### The problem
An exact copy of the listing is what the response must contain.

————

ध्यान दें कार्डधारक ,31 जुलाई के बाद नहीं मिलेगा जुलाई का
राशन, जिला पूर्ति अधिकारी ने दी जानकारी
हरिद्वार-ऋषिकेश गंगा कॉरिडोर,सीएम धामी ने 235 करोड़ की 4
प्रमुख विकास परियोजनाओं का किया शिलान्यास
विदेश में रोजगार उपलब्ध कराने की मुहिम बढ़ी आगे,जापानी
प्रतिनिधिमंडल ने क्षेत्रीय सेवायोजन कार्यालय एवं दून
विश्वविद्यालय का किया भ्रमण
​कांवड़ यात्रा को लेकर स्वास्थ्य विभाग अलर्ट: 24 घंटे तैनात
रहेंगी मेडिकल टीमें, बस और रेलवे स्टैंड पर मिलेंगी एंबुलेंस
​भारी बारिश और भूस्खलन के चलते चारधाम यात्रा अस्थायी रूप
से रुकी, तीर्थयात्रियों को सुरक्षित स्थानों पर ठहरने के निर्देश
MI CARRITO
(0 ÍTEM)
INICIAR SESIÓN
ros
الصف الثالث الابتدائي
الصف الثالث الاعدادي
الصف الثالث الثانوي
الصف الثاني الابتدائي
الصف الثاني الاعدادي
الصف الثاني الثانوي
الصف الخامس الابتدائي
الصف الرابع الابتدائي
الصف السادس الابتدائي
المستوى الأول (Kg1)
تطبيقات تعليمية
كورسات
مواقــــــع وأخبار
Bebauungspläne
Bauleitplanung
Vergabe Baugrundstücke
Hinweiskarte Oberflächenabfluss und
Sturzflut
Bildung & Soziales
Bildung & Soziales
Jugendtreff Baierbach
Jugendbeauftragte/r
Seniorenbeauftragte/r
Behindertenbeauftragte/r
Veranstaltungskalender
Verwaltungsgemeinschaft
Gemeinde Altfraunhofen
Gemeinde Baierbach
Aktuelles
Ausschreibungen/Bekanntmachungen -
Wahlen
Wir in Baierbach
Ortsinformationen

————

### Result for this task
ध्यान दें कार्डधारक ,31 जुलाई के बाद नहीं मिलेगा जुलाई का
राशन, जिला पूर्ति अधिकारी ने दी जानकारी
हरिद्वार-ऋषिकेश गंगा कॉरिडोर,सीएम धामी ने 235 करोड़ की 4
प्रमुख विकास परियोजनाओं का किया शिलान्यास
विदेश में रोजगार उपलब्ध कराने की मुहिम बढ़ी आगे,जापानी
प्रतिनिधिमंडल ने क्षेत्रीय सेवायोजन कार्यालय एवं दून
विश्वविद्यालय का किया भ्रमण
​कांवड़ यात्रा को लेकर स्वास्थ्य विभाग अलर्ट: 24 घंटे तैनात
रहेंगी मेडिकल टीमें, बस और रेलवे स्टैंड पर मिलेंगी एंबुलेंस
​भारी बारिश और भूस्खलन के चलते चारधाम यात्रा अस्थायी रूप
से रुकी, तीर्थयात्रियों को सुरक्षित स्थानों पर ठहरने के निर्देश
MI CARRITO
(0 ÍTEM)
INICIAR SESIÓN
ros
الصف الثالث الابتدائي
الصف الثالث الاعدادي
الصف الثالث الثانوي
الصف الثاني الابتدائي
الصف الثاني الاعدادي
الصف الثاني الثانوي
الصف الخامس الابتدائي
الصف الرابع الابتدائي
الصف السادس الابتدائي
المستوى الأول (Kg1)
تطبيقات تعليمية
كورسات
مواقــــــع وأخبار
Bebauungspläne
Bauleitplanung
Vergabe Baugrundstücke
Hinweiskarte Oberflächenabfluss und
Sturzflut
Bildung & Soziales
Bildung & Soziales
Jugendtreff Baierbach
Jugendbeauftragte/r
Seniorenbeauftragte/r
Behindertenbeauftragte/r
Veranstaltungskalender
Verwaltungsgemeinschaft
Gemeinde Altfraunhofen
Gemeinde Baierbach
Aktuelles
Ausschreibungen/Bekanntmachungen -
Wahlen
Wir in Baierbach
Ortsinformationen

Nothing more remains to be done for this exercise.